* **Try it**: What is needed is an exact copy of the data below, pictures excluded.

* **Data section**:
++++++++++++++++++++

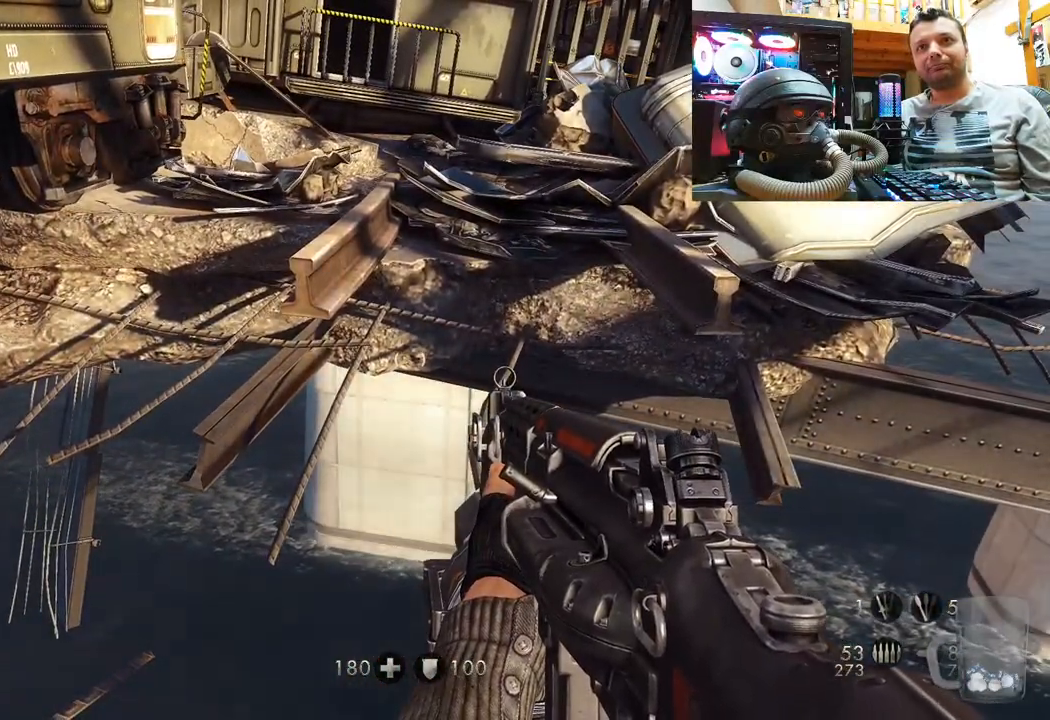
{"buttons": [], "left_stick": "center", "right_stick": "center", "events": []}
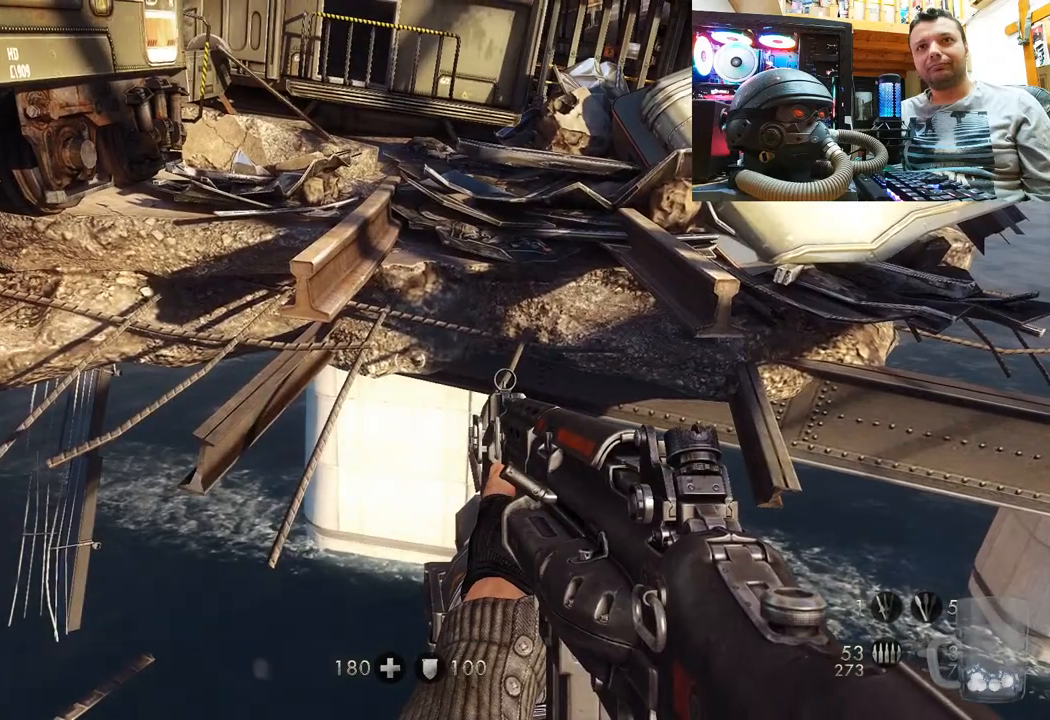
{"buttons": [], "left_stick": "center", "right_stick": "center", "events": [[117, "right_stick", "right"], [433, "right_stick", "center"]]}
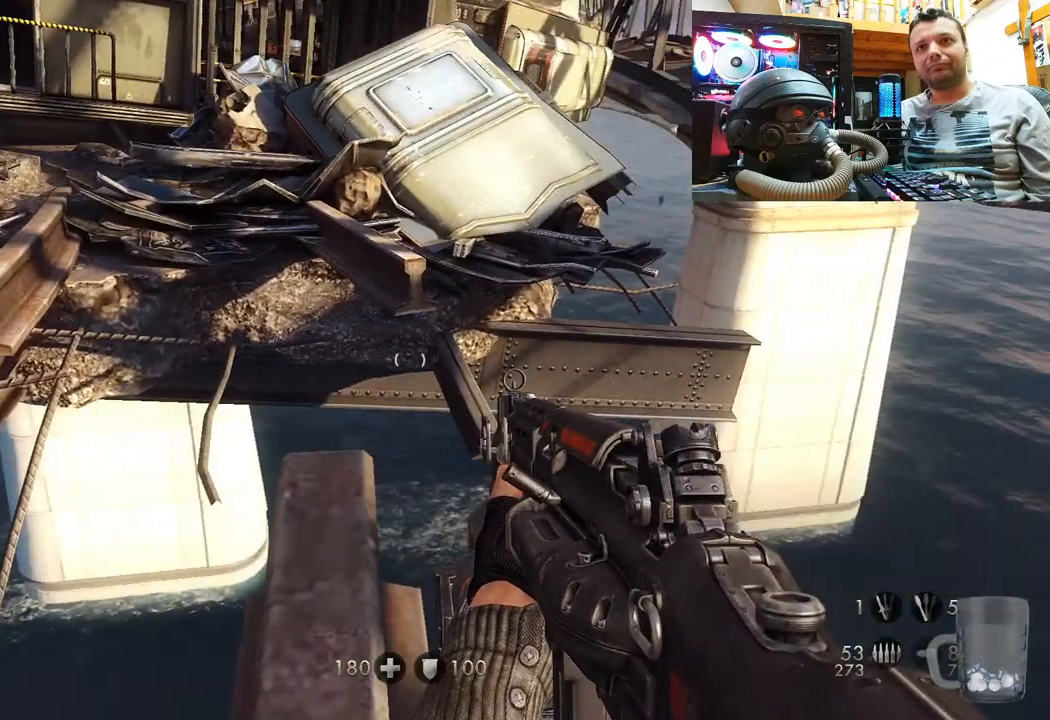
{"buttons": [], "left_stick": "center", "right_stick": "center", "events": []}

++++++++++++++++++++

* **Expected answer**:
{"buttons": [], "left_stick": "center", "right_stick": "center", "events": []}
{"buttons": [], "left_stick": "center", "right_stick": "center", "events": [[117, "right_stick", "right"], [433, "right_stick", "center"]]}
{"buttons": [], "left_stick": "center", "right_stick": "center", "events": []}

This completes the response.